Francois Legault (CAQ), the province's premiere-designate. Mathieu Belanger/Reuters/Newscom
To the surprise and chagrin of multicultural Canada, it turns out that Quebec separatism, long thought a dead movement, was actually in hibernation. The Coalition Avenir Quebec (CAQ) won a majority government, ousting the immigrant-friendly centrists and trouncing the establishment separatists. The victory marks the first time since 1966 that the province won't be governed by either the left-leaning Liberals or the social democratic separatist Parti Québécois.
The CAQ is only seven years old but its agenda should have a familiar ring to Americans. The party combines populism and center-right economic policy prescriptions with a brand of hardline ethnic nationalism that would make Stephen Miller blush. Premiere-designate Francois Legault aims to cut immigration by 20 percent, strengthen the province's existing ban on face covering, and expel newcomers who fail a test of French literacy and "Quebecois values."
Why is this happening in Canada? Wasn't Canada supposed to be a gentle haven of multiculturalism with a bilingual, bhangra-dancing prime minister, that opened its borders to 55,000 Syrian war refugees and a steady stream of American exiles self-deporting from Trump's America?
The temptation to see Trump as a bellwether for La belle province should be resisted. Nor can we blame Canada for Quebec's nationalistic turn. Though it's known as the Great White North, Canadians overall have maintained positive attitudes towards immigrants of every hue and shade for the last 20 years, even as the numbers of foreign born have swelled to over 20 percent of the population.
No, the forces bringing the caquistes to power in Quebec City are home grown and they've been a long time in the making. Hostility toward immigrants is deeply embedded in Quebec's separatist political culture, predating Trump's candidacy by decades, traceable to the failed 1995 referendum on Quebec independence.
The separatists lost that contest, which would've redrawn the map of North America, by the agonizingly close vote of 50.58 percent to 49.42 percent. When the final results were tallied, and it became clear to all that Canada would not break apart, Quebec's separatist Premier (and Captain Kangaroo lookalike) Jacques Parizeau infamously pointed the finger at immigrants for shattering the dream of an independent, French-speaking nation.

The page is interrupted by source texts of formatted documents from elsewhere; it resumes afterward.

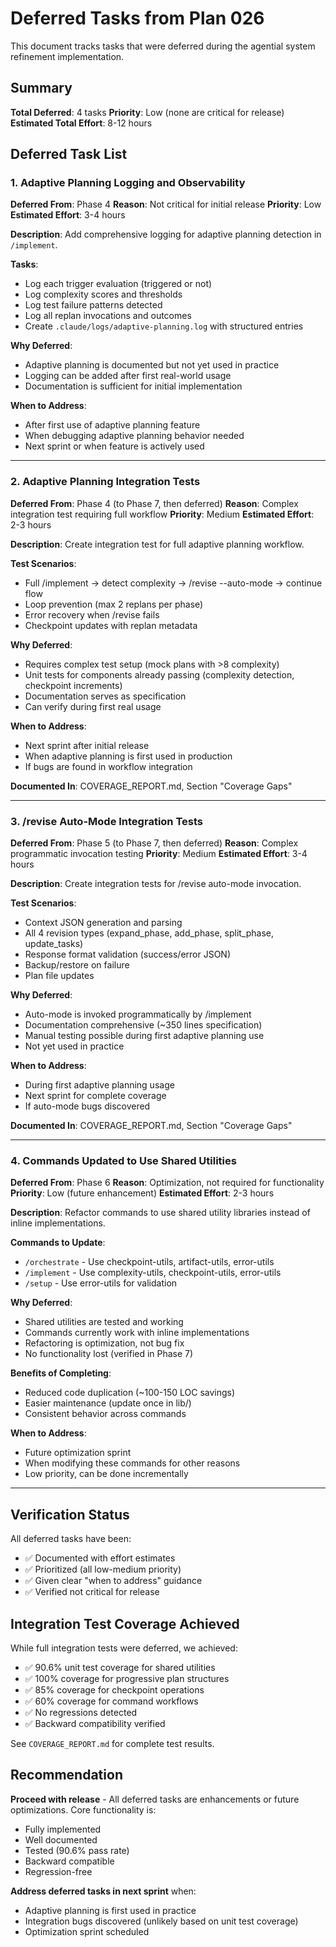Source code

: # Deferred Tasks from Plan 026

This document tracks tasks that were deferred during the agential system refinement implementation.

## Summary

**Total Deferred**: 4 tasks
**Priority**: Low (none are critical for release)
**Estimated Total Effort**: 8-12 hours

## Deferred Task List

### 1. Adaptive Planning Logging and Observability
**Deferred From**: Phase 4
**Reason**: Not critical for initial release
**Priority**: Low
**Estimated Effort**: 3-4 hours

**Description**:
Add comprehensive logging for adaptive planning detection in `/implement`.

**Tasks**:
- Log each trigger evaluation (triggered or not)
- Log complexity scores and thresholds
- Log test failure patterns detected
- Log all replan invocations and outcomes
- Create `.claude/logs/adaptive-planning.log` with structured entries

**Why Deferred**:
- Adaptive planning is documented but not yet used in practice
- Logging can be added after first real-world usage
- Documentation is sufficient for initial implementation

**When to Address**:
- After first use of adaptive planning feature
- When debugging adaptive planning behavior needed
- Next sprint or when feature is actively used

---

### 2. Adaptive Planning Integration Tests
**Deferred From**: Phase 4 (to Phase 7, then deferred)
**Reason**: Complex integration test requiring full workflow
**Priority**: Medium
**Estimated Effort**: 2-3 hours

**Description**:
Create integration test for full adaptive planning workflow.

**Test Scenarios**:
- Full /implement → detect complexity → /revise --auto-mode → continue flow
- Loop prevention (max 2 replans per phase)
- Error recovery when /revise fails
- Checkpoint updates with replan metadata

**Why Deferred**:
- Requires complex test setup (mock plans with >8 complexity)
- Unit tests for components already passing (complexity detection, checkpoint increments)
- Documentation serves as specification
- Can verify during first real usage

**When to Address**:
- Next sprint after initial release
- When adaptive planning is first used in production
- If bugs are found in workflow integration

**Documented In**: COVERAGE_REPORT.md, Section "Coverage Gaps"

---

### 3. /revise Auto-Mode Integration Tests
**Deferred From**: Phase 5 (to Phase 7, then deferred)
**Reason**: Complex programmatic invocation testing
**Priority**: Medium
**Estimated Effort**: 3-4 hours

**Description**:
Create integration tests for /revise auto-mode invocation.

**Test Scenarios**:
- Context JSON generation and parsing
- All 4 revision types (expand_phase, add_phase, split_phase, update_tasks)
- Response format validation (success/error JSON)
- Backup/restore on failure
- Plan file updates

**Why Deferred**:
- Auto-mode is invoked programmatically by /implement
- Documentation comprehensive (~350 lines specification)
- Manual testing possible during first adaptive planning use
- Not yet used in practice

**When to Address**:
- During first adaptive planning usage
- Next sprint for complete coverage
- If auto-mode bugs discovered

**Documented In**: COVERAGE_REPORT.md, Section "Coverage Gaps"

---

### 4. Commands Updated to Use Shared Utilities
**Deferred From**: Phase 6
**Reason**: Optimization, not required for functionality
**Priority**: Low (future enhancement)
**Estimated Effort**: 2-3 hours

**Description**:
Refactor commands to use shared utility libraries instead of inline implementations.

**Commands to Update**:
- `/orchestrate` - Use checkpoint-utils, artifact-utils, error-utils
- `/implement` - Use complexity-utils, checkpoint-utils, error-utils
- `/setup` - Use error-utils for validation

**Why Deferred**:
- Shared utilities are tested and working
- Commands currently work with inline implementations
- Refactoring is optimization, not bug fix
- No functionality lost (verified in Phase 7)

**Benefits of Completing**:
- Reduced code duplication (~100-150 LOC savings)
- Easier maintenance (update once in lib/)
- Consistent behavior across commands

**When to Address**:
- Future optimization sprint
- When modifying these commands for other reasons
- Low priority, can be done incrementally

---

## Verification Status

All deferred tasks have been:
- ✅ Documented with effort estimates
- ✅ Prioritized (all low-medium priority)
- ✅ Given clear "when to address" guidance
- ✅ Verified not critical for release

## Integration Test Coverage Achieved

While full integration tests were deferred, we achieved:
- ✅ 90.6% unit test coverage for shared utilities
- ✅ 100% coverage for progressive plan structures
- ✅ 85% coverage for checkpoint operations
- ✅ 60% coverage for command workflows
- ✅ No regressions detected
- ✅ Backward compatibility verified

See `COVERAGE_REPORT.md` for complete test results.

## Recommendation

**Proceed with release** - All deferred tasks are enhancements or future optimizations. Core functionality is:
- Fully implemented
- Well documented
- Tested (90.6% pass rate)
- Backward compatible
- Regression-free

**Address deferred tasks in next sprint** when:
- Adaptive planning is first used in practice
- Integration bugs discovered (unlikely based on unit test coverage)
- Optimization sprint scheduled
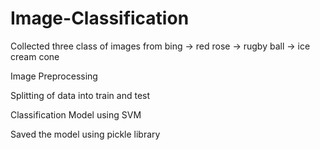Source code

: # Image-Classification

Collected three class of images from bing 
  -> red rose
  -> rugby ball
  -> ice cream cone
  
Image Preprocessing

Splitting of data into train and test

Classification Model using SVM

Saved the model using pickle library
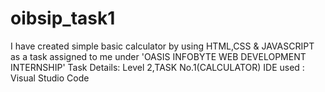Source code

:# oibsip_task1
I have created simple basic calculator by using HTML,CSS & JAVASCRIPT as a task assigned to me under 'OASIS INFOBYTE WEB DEVELOPMENT INTERNSHIP'
Task Details: Level 2,TASK No.1(CALCULATOR)
IDE used : Visual Studio Code
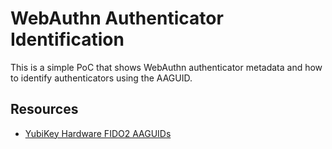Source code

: # WebAuthn Authenticator Identification

This is a simple PoC that shows WebAuthn authenticator metadata and
how to identify authenticators using the AAGUID.

## Resources

- [YubiKey Hardware FIDO2 AAGUIDs](https://support.yubico.com/hc/en-us/articles/360016648959-YubiKey-Hardware-FIDO2-AAGUIDs)
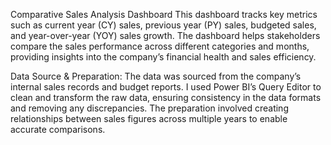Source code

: Comparative Sales Analysis Dashboard 
This dashboard tracks key metrics such as current year (CY) sales, previous year (PY) sales, budgeted sales, and year-over-year (YOY) sales growth. 
The dashboard helps stakeholders compare the sales performance across different categories and months, providing insights into the company’s financial health and sales efficiency.

Data Source & Preparation:
The data was sourced from the company’s internal sales records and budget reports. I used Power BI’s Query Editor to clean and transform the raw data, ensuring consistency in the data formats and removing any discrepancies. The preparation involved creating relationships between sales figures across multiple years to enable accurate comparisons.

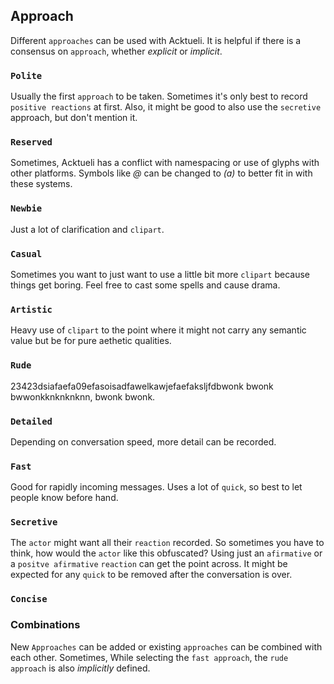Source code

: ## Approach
Different `approaches` can be used with Acktueli.  It is helpful if there is a consensus on `approach`, whether _explicit_ or _implicit_.

### `Polite`
Usually the first `approach` to be taken.  Sometimes it's only best to record `positive reactions` at first.  Also, it might be good to also use the `secretive` approach, but don't mention it.

### `Reserved`
Sometimes, Acktueli has a conflict with namespacing or use of glyphs with other platforms.  Symbols like _@_ can be changed to _(a)_ to better fit in with these systems.

### `Newbie`
Just a lot of clarification and `clipart`.

### `Casual` 
Sometimes you want to just want to use a little bit more `clipart` because things get boring.  Feel free to cast some spells and cause drama.

### `Artistic`
Heavy use of `clipart` to the point where it might not carry any semantic value but be for pure aethetic qualities.

### `Rude`
23423dsiafaefa09efasoisadfawelkawjefaefaksljfdbwonk bwonk bwwonkknknknknn, bwonk bwonk.

### `Detailed`
Depending on conversation speed, more detail can be recorded.  

### `Fast`
Good for rapidly incoming messages.  Uses a lot of `quick`, so best to let people know before hand.

### `Secretive`
The `actor` might want all their `reaction` recorded.  So sometimes you have to think, how would the `actor` like this obfuscated?  Using just an `afirmative` or a `positve afirmative` `reaction` can get the point across.  It might be expected for any `quick` to be removed after the conversation is over.

### `Concise`

### Combinations
New `Approaches` can be added or existing `approaches` can be combined with each other.  Sometimes, While selecting the `fast approach`,  the `rude approach` is also _implicitly_ defined.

"It's true, it's true we were beaten, basically, by what? By money and ethnic votes, essentially," ("C'est vrai qu'on a été battus, au fond, par quoi? Par l'argent puis des votes ethniques, essentiellement") said a belligerent Parizeau, going off script, to an audience of his howling supporters at the Palais des Congress in Montreal.

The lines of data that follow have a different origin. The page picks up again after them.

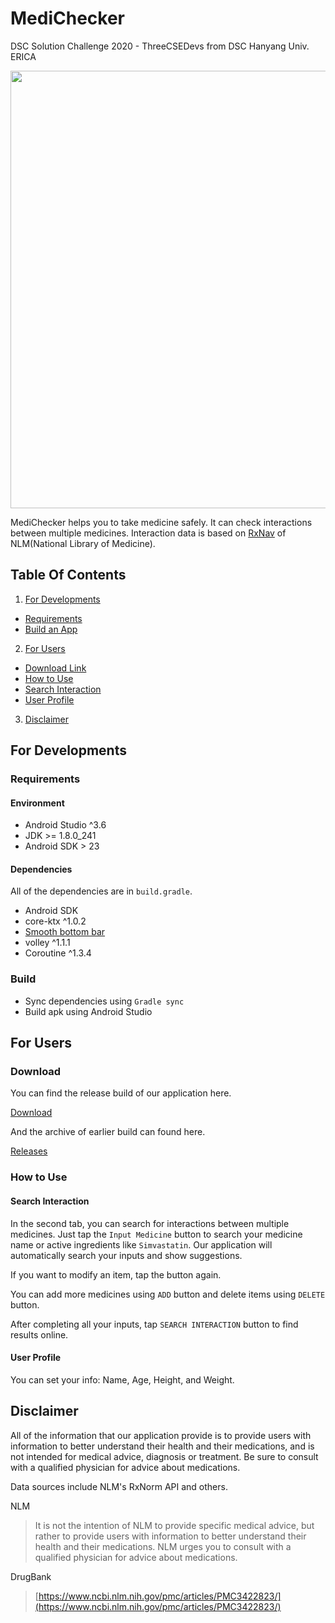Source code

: # MediChecker

DSC Solution Challenge 2020 - ThreeCSEDevs from DSC Hanyang Univ. ERICA

<img src="https://pbs.twimg.com/tweet_video_thumb/ETPxX6cUwAAUuZd.jpg" width="700">

MediChecker helps you to take medicine safely. It can check interactions between multiple medicines. Interaction data is based on [RxNav](https://rxnav.nlm.nih.gov/index.html) of NLM(National Library of Medicine).


## Table Of Contents
1. [For Developments](https://github.com/Taewan-P/MediChecker#for-developments)
- [Requirements](https://github.com/Taewan-P/MediChecker#requirements)
- [Build an App](https://github.com/Taewan-P/MediChecker#build)
2. [For Users](https://github.com/Taewan-P/MediChecker#for-users)
- [Download Link](https://github.com/Taewan-P/MediChecker#download)
- [How to Use](https://github.com/Taewan-P/MediChecker#how-to-use)
- [Search Interaction](https://github.com/Taewan-P/MediChecker#search-interaction)
- [User Profile](https://github.com/Taewan-P/MediChecker#user-profile)
3. [Disclaimer](https://github.com/Taewan-P/MediChecker#declamier)


## For Developments
### Requirements
#### Environment
* Android Studio ^3.6
* JDK >= 1.8.0_241
* Android SDK > 23

#### Dependencies
All of the dependencies are in `build.gradle`.
* Android SDK
* core-ktx ^1.0.2
* [Smooth bottom bar](https://github.com/ibrahimsn98/SmoothBottomBar)
* volley ^1.1.1
* Coroutine ^1.3.4

### Build
* Sync dependencies using `Gradle sync`
* Build apk using Android Studio


## For Users
### Download
You can find the release build of our application here.

[Download](https://github.com/Taewan-P/MediChecker/releases)

And the archive of earlier build can found here.

[Releases](https://github.com/Taewan-P/MediChecker/releases)

### How to Use
#### Search Interaction
In the second tab, you can search for interactions between multiple medicines. Just tap the `Input Medicine` button to search your medicine name or active ingredients like `Simvastatin`. Our application will automatically search your inputs and show suggestions. 

If you want to modify an item, tap the button again.

You can add more medicines using `ADD` button and delete items using `DELETE` button.

After completing all your inputs, tap `SEARCH INTERACTION` button to find results online.
![]()![]()![]()![]()



#### User Profile
You can set your info: Name, Age, Height, and Weight. 



## Disclaimer

All of the information that our application provide is to provide users with information to better understand their health and their medications, and is not intended for medical advice, diagnosis or treatment. Be sure to consult with a qualified physician for advice about medications.

Data sources include NLM's RxNorm API and others.

NLM
> It is not the intention of NLM to provide specific medical advice, but rather to provide users with information to better understand their health and their medications. NLM urges you to consult with a qualified physician for advice about medications.

DrugBank

> [https://www.ncbi.nlm.nih.gov/pmc/articles/PMC3422823/](https://www.ncbi.nlm.nih.gov/pmc/articles/PMC3422823/)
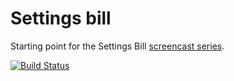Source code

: # Settings bill

Starting point for the Settings Bill [screencast series](https://www.youtube.com/watch?v=G5PmuyjVCrc&list=PLVcT2txrixoW7aLtSAp-FK7VMl_1OgM1h).


[![Build Status](https://travis-ci.org/salizwa27/settings-bill-expressjs.svg?branch=master)](https://travis-ci.org/salizwa27/settings-bill-expressjs)


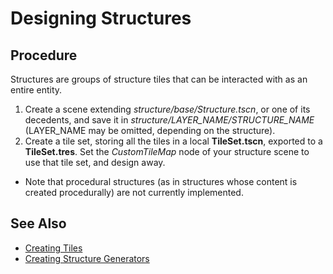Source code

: # Designing Structures

## Procedure

Structures are groups of structure tiles that can be interacted with as an entire entity.

1. Create a scene extending *structure/base/Structure.tscn*, or one of its decedents, and save it in *structure/LAYER_NAME/STRUCTURE_NAME* (LAYER_NAME may be omitted, depending on the structure).
2. Create a tile set, storing all the tiles in a local **TileSet.tscn**, exported to a **TileSet.tres**. Set the *CustomTileMap* node of your structure scene to use that tile set, and design away.
- Note that procedural structures (as in structures whose content is created procedurally) are not currently implemented.

## See Also

- [Creating Tiles](design-tile.md)
- [Creating Structure Generators](create-generator.md#structure-generator)
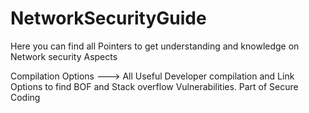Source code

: # NetworkSecurityGuide
Here you can find all Pointers to get understanding and knowledge on Network security Aspects

Compilation Options ---> All Useful Developer compilation and Link Options to find BOF and Stack overflow Vulnerabilities. Part of Secure Coding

Many understood "money" as a rhetorical jab at Montreal's Jewish community. As a culturally distinct minority of English-speaking Canadians, Jewish Quebeckers overwhelmingly opposed nationhood. The premiere's raw remark so succinctly summed up the post-referendum resentment that it's still periodically revived, 23 years later, whenever Canadian pundits wish to remind readers how ugly nationalist politics can be.
Ugly though it was, Monsieur Parizeau had a point. Immigrants who've chosen Canada as their home have never been persuaded to abandon it. And while most of Quebec's immigrants are native French speakers, few take interest in the acrimonious language wars that animate the separatist cause. With the 1995 referendum decided by a single percentage point, immigrants are arguably the reason why Quebec remains a Canadian province today.

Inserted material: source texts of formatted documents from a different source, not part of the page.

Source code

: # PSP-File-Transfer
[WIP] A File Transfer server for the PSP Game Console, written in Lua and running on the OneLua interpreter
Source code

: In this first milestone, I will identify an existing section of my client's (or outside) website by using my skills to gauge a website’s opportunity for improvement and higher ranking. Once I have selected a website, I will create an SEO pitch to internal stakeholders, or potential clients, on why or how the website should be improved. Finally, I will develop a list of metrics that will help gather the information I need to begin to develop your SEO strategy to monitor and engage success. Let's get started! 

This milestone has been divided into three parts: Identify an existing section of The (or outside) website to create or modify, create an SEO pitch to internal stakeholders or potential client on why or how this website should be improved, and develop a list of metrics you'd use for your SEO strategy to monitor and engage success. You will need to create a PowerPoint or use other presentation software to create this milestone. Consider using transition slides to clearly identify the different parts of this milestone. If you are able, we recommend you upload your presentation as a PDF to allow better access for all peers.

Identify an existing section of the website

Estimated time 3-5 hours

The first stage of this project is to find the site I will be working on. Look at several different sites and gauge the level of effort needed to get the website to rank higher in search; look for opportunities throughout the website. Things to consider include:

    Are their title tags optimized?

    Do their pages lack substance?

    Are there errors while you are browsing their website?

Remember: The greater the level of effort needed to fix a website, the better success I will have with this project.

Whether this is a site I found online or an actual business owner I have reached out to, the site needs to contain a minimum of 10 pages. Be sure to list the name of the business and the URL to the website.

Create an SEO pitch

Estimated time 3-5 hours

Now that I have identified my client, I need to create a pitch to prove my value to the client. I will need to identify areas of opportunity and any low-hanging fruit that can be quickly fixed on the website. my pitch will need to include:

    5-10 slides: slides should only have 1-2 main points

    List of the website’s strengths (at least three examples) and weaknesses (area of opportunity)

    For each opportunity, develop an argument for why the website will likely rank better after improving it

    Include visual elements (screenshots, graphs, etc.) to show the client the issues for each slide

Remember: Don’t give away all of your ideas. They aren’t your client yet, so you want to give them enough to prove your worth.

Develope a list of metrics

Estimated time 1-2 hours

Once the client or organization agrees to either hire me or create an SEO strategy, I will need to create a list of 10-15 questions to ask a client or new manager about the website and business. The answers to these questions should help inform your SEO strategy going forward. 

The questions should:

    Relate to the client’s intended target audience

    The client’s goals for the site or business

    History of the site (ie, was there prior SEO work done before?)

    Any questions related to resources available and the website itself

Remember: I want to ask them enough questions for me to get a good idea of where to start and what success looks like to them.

Separatists didn't always see immigrants as an obstacle to nationhood. Gérard Godin, a poet-politician, and the first immigration minister of the Parti Québécois, argued in the early 1980s that foreign-born citizens were essential to the project of francophone sovereignty. Immigrants, he hoped, would be welcomed on their arrival in the province; in time, they would come to self-identify as Québécois and then they would vote for independence.
Godin's 1983 ode to immigrants, "Tango de Montréal," is written in brick outside of Montreal's Mont Royal metro station.
Seven thirty in the morning in the Montreal metro it's full of immigrants they get up early in that worldso if the old heart of the city is still beating it's thanks to them.